▸ Task to complete: Keep only the lines from the start of the data through the line containing "71 & -0.000000 & 71 & 0.000000 \\", and output them exactly.

▸ Information provided:
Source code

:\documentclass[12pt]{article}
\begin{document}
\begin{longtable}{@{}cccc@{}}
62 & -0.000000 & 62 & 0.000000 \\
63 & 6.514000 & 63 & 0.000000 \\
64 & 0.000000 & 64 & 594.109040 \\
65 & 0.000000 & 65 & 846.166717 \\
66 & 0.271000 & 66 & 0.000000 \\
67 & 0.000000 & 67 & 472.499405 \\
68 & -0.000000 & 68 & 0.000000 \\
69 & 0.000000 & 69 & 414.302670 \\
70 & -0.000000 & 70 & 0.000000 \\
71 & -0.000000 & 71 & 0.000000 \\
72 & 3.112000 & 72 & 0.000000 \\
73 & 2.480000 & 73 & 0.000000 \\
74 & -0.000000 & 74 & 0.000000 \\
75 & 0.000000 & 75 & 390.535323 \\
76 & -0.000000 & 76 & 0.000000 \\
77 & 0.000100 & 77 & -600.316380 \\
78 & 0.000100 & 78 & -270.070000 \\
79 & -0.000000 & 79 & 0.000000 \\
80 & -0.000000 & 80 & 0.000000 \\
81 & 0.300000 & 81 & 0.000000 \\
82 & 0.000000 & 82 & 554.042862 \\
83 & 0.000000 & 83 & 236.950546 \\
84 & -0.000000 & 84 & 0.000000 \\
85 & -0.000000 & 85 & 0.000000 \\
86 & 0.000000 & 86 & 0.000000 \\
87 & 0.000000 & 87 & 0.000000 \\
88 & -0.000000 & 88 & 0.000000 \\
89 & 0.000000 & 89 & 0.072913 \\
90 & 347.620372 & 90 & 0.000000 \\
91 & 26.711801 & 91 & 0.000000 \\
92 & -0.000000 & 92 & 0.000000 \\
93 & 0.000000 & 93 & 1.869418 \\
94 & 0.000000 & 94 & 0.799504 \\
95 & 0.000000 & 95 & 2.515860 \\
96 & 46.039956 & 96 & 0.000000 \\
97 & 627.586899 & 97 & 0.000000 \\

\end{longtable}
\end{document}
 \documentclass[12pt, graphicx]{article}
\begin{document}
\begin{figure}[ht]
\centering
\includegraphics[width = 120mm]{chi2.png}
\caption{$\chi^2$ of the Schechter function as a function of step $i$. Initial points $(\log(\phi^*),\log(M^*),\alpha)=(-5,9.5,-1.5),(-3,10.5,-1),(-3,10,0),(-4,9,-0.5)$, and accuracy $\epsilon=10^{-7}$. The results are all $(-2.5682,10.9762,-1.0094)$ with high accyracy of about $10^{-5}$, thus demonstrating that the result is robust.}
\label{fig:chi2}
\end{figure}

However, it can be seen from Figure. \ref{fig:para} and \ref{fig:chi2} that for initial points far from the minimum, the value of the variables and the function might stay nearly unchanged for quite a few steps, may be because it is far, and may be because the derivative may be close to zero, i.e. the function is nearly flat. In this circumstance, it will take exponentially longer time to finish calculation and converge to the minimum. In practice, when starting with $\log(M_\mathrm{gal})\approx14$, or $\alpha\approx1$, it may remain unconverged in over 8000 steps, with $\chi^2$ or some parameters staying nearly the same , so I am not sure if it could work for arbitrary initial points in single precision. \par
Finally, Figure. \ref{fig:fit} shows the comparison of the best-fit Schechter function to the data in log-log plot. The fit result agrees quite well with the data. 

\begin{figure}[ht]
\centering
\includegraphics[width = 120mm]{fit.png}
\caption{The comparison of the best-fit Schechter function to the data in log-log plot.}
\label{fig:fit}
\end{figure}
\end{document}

▸ Result of this exercise:
Source code

:\documentclass[12pt]{article}
\begin{document}
\begin{longtable}{@{}cccc@{}}
62 & -0.000000 & 62 & 0.000000 \\
63 & 6.514000 & 63 & 0.000000 \\
64 & 0.000000 & 64 & 594.109040 \\
65 & 0.000000 & 65 & 846.166717 \\
66 & 0.271000 & 66 & 0.000000 \\
67 & 0.000000 & 67 & 472.499405 \\
68 & -0.000000 & 68 & 0.000000 \\
69 & 0.000000 & 69 & 414.302670 \\
70 & -0.000000 & 70 & 0.000000 \\
71 & -0.000000 & 71 & 0.000000 \\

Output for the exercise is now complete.